At an emotional congressional hearing Tuesday, Jon Stewart blasted lawmakers for their inaction ahead of a vote on renewing healthcare funding for 9/11 responders who became sick as a result of their work following the terror attack. The comedian and former host of “The Daily Show” has been a longtime advocate for the 9/11 responders and has repeatedly called out proposed cuts to the fund, which is set to expire in 2020. New York Democratic Congressmember Carolyn Maloney introduced legislation earlier this year to fund the program permanently. This is Stewart addressing a subcommittee of the House Judiciary panel.
Jon Stewart: “Behind me, a filled room of 9/11 first responders. And in front of me, a nearly empty Congress. Sick and dying, they brought themselves down here to speak to no one. Shameful. It’s an embarrassment to the country, and it is a stain on this institution. And you should be ashamed of yourselves, for those that aren’t here. But you won’t be, because accountability doesn’t appear to be something that occurs in this chamber.”
In Alabama, Republican Governor Kay Ivey signed into law a bill mandating child sex offenders undergo chemical castration as a condition of their parole. The law would apply to anyone found convicted of committing a sexual offense with a child under the age of 13. Six other states have similar laws for certain sex offenders.
Medical experts and human rights groups have raised concerns about the practice. The Alabama American Civil Liberties Union says that chemical castration is unconstitutional as it violates due process and privacy laws. The executive director of the Alabama ACLU said of the new law, “They really misunderstand what sexual assault is about. Sexual assault isn’t about sexual gratification. It’s about power. It’s about control.”

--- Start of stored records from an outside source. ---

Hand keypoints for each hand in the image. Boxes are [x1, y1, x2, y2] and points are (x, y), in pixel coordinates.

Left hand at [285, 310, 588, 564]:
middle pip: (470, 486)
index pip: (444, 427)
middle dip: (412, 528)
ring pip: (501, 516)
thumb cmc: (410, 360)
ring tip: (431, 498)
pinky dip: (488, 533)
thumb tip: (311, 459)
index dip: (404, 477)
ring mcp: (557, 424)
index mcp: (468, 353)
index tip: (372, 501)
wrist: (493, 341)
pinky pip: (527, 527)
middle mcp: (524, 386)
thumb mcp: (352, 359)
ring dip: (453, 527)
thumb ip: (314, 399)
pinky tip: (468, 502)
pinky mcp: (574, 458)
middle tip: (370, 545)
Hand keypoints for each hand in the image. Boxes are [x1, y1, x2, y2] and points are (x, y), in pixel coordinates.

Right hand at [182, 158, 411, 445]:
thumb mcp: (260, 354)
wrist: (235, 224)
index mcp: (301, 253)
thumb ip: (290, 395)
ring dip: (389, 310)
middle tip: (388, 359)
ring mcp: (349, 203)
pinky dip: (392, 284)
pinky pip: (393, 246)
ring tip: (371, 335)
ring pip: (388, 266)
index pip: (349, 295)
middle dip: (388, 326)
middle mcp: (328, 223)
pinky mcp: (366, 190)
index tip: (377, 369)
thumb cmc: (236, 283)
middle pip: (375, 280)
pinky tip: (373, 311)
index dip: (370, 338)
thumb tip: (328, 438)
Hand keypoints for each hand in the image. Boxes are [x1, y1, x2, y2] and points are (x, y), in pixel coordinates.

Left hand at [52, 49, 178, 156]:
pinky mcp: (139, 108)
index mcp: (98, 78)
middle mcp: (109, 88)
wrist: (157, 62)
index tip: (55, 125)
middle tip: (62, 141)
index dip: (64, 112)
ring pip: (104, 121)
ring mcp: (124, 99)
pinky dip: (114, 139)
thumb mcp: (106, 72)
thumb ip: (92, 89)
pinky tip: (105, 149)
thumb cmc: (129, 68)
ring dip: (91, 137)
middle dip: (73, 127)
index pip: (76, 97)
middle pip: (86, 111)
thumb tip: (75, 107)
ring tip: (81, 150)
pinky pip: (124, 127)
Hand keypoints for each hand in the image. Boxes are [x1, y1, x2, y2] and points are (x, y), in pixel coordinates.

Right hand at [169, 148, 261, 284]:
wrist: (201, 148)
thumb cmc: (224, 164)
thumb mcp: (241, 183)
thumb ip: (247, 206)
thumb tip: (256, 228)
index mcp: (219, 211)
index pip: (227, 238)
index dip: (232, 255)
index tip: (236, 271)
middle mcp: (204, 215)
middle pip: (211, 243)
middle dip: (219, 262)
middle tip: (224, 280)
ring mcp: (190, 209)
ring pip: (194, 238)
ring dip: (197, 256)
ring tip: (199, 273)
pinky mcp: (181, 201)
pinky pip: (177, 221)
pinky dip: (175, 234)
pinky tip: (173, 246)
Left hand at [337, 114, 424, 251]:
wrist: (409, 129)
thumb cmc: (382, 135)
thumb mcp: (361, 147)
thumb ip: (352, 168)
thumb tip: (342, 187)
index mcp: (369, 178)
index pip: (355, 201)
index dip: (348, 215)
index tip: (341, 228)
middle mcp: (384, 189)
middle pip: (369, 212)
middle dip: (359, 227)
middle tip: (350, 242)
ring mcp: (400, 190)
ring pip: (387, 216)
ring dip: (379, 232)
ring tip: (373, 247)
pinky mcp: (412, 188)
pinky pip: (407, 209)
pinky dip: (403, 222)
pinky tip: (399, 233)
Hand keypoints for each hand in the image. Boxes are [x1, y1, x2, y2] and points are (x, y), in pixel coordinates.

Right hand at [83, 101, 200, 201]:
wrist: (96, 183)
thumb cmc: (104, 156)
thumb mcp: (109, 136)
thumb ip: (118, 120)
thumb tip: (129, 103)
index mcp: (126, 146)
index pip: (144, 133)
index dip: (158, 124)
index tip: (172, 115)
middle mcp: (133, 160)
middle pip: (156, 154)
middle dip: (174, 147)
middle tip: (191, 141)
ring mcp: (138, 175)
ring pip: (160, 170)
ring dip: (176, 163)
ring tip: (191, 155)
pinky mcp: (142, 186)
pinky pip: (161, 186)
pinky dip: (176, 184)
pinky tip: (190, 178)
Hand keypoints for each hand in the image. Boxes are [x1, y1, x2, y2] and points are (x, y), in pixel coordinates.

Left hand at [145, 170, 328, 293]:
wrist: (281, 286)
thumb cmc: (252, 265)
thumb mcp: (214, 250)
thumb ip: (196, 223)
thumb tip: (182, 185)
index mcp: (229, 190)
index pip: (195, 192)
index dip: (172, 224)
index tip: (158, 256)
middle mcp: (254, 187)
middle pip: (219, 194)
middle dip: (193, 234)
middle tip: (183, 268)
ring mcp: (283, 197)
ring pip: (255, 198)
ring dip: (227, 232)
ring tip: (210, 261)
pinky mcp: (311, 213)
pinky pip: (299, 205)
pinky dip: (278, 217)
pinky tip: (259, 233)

In reproductive rights news, Vermont Governor Phil Scott signed a bill Monday affirming abortion as a “fundamental right.” The law prohibits the government from interfering with the decision to get an abortion, and protects access to contraception, sterilization and family planning. A spokesperson for Governor Scott previously said he would not sign the bill passed by Democratic state lawmakers last month—though Vermont law would still have allowed the legislation to go into effect.
Meanwhile in Maine, Democratic Governor Janet Mills signed a bill allowing physician assistants and some registered nurses to perform abortions—instead of just doctors—which she says will increase abortion access for Mainers in rural areas.

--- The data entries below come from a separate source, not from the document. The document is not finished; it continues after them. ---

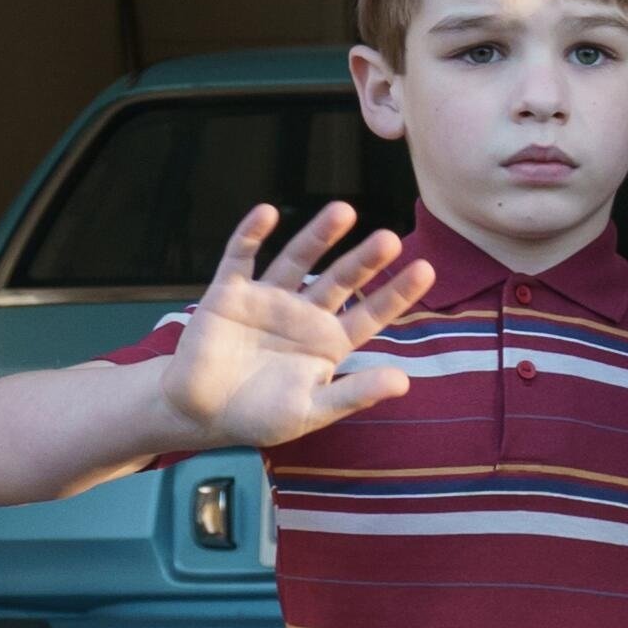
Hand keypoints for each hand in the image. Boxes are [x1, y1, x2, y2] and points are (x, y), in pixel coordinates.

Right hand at [160, 203, 434, 450]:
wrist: (201, 415)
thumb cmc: (259, 417)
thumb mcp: (311, 411)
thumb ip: (353, 394)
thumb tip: (404, 381)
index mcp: (329, 342)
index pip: (371, 313)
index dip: (397, 293)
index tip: (426, 269)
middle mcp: (305, 314)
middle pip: (341, 280)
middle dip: (364, 260)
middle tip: (390, 238)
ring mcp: (267, 300)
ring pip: (298, 260)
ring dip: (318, 237)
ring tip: (343, 211)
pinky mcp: (229, 293)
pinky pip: (240, 257)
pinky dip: (251, 235)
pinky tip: (267, 213)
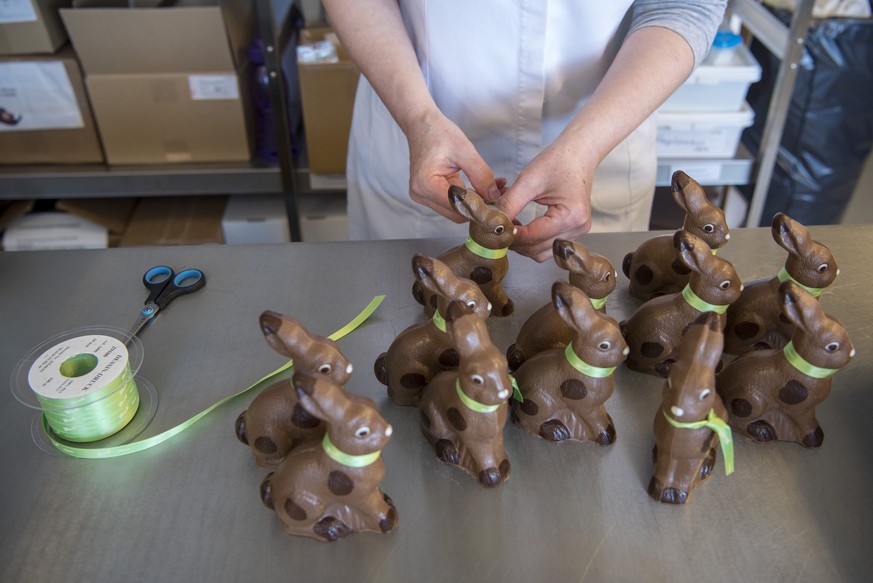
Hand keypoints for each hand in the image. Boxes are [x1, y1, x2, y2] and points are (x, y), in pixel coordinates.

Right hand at [404, 111, 501, 221]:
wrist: (422, 125)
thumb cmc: (438, 133)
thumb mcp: (465, 151)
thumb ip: (481, 175)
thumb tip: (495, 196)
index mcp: (426, 184)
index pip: (458, 207)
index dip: (479, 207)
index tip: (499, 201)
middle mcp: (421, 195)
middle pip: (457, 213)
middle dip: (479, 206)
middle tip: (500, 194)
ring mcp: (424, 196)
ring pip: (457, 210)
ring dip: (476, 201)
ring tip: (494, 188)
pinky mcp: (430, 194)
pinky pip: (453, 202)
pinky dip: (469, 196)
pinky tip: (481, 187)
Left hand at [494, 142, 593, 261]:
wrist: (578, 153)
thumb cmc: (558, 161)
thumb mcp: (528, 180)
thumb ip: (509, 204)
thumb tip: (493, 223)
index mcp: (571, 216)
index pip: (532, 237)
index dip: (509, 236)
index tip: (492, 230)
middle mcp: (577, 228)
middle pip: (537, 250)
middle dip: (514, 242)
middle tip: (497, 229)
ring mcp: (577, 231)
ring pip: (542, 252)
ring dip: (522, 244)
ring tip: (508, 226)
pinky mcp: (573, 230)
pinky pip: (548, 244)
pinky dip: (532, 240)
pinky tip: (520, 227)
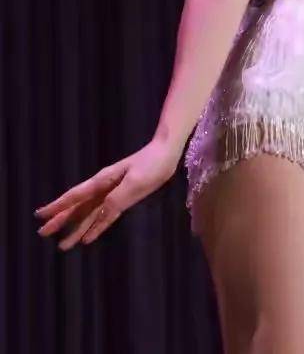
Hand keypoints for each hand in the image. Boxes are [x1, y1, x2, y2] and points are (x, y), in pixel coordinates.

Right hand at [34, 137, 180, 250]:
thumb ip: (117, 199)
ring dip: (75, 228)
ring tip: (62, 245)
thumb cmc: (151, 164)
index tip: (40, 215)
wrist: (165, 154)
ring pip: (88, 214)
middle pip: (77, 207)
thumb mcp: (135, 182)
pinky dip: (95, 227)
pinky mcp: (123, 198)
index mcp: (102, 181)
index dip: (58, 207)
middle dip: (60, 220)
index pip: (75, 196)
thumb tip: (100, 215)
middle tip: (42, 234)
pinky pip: (104, 216)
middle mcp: (103, 188)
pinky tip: (87, 238)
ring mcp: (112, 193)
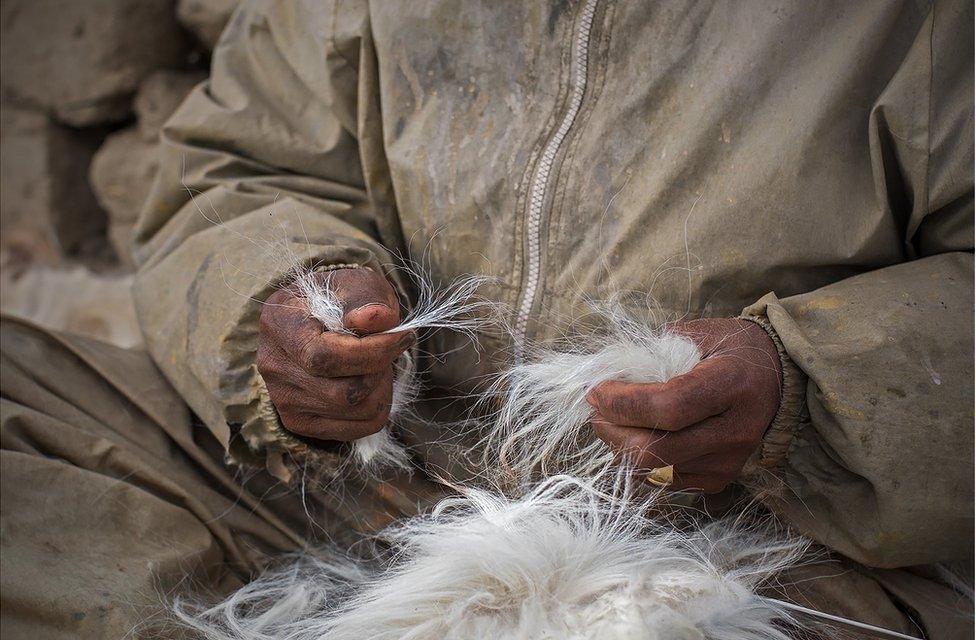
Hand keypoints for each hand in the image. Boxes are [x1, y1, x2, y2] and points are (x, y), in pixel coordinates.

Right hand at [257, 267, 413, 440]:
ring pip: (352, 412)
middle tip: (390, 350)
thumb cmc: (342, 299)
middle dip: (379, 370)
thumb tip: (379, 319)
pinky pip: (354, 430)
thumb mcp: (358, 283)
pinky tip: (372, 385)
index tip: (403, 336)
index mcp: (279, 322)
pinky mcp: (299, 421)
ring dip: (381, 389)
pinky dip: (377, 409)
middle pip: (342, 392)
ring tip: (379, 365)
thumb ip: (369, 298)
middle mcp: (272, 365)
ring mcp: (282, 398)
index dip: (373, 352)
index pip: (324, 356)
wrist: (320, 319)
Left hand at [586, 318, 781, 492]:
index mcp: (731, 385)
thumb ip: (654, 350)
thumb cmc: (731, 348)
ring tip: (609, 422)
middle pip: (657, 449)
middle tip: (595, 410)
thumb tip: (607, 371)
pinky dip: (639, 462)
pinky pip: (666, 480)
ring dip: (620, 448)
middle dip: (613, 430)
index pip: (668, 407)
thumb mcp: (698, 334)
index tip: (596, 390)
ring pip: (656, 470)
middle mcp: (734, 430)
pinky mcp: (721, 479)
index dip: (623, 403)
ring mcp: (730, 461)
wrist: (778, 375)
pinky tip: (632, 438)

And in New York, housing rights advocates are celebrating after state lawmakers announced an agreement that would provide the strongest tenant protections in over a quarter of a century. The deal came just days ahead of the expiration of the current rent laws at the end of this week. Lawmakers agreed to abolish laws allowing landlords to deregulate rents on apartments after they exceed a certain limit. They also will curb provisions allowing landlords to raise the rent of rent-controlled apartments after renovations. The law is expected to give municipalities around the state more authority to regulate rents and ensure greater access to affordable housing.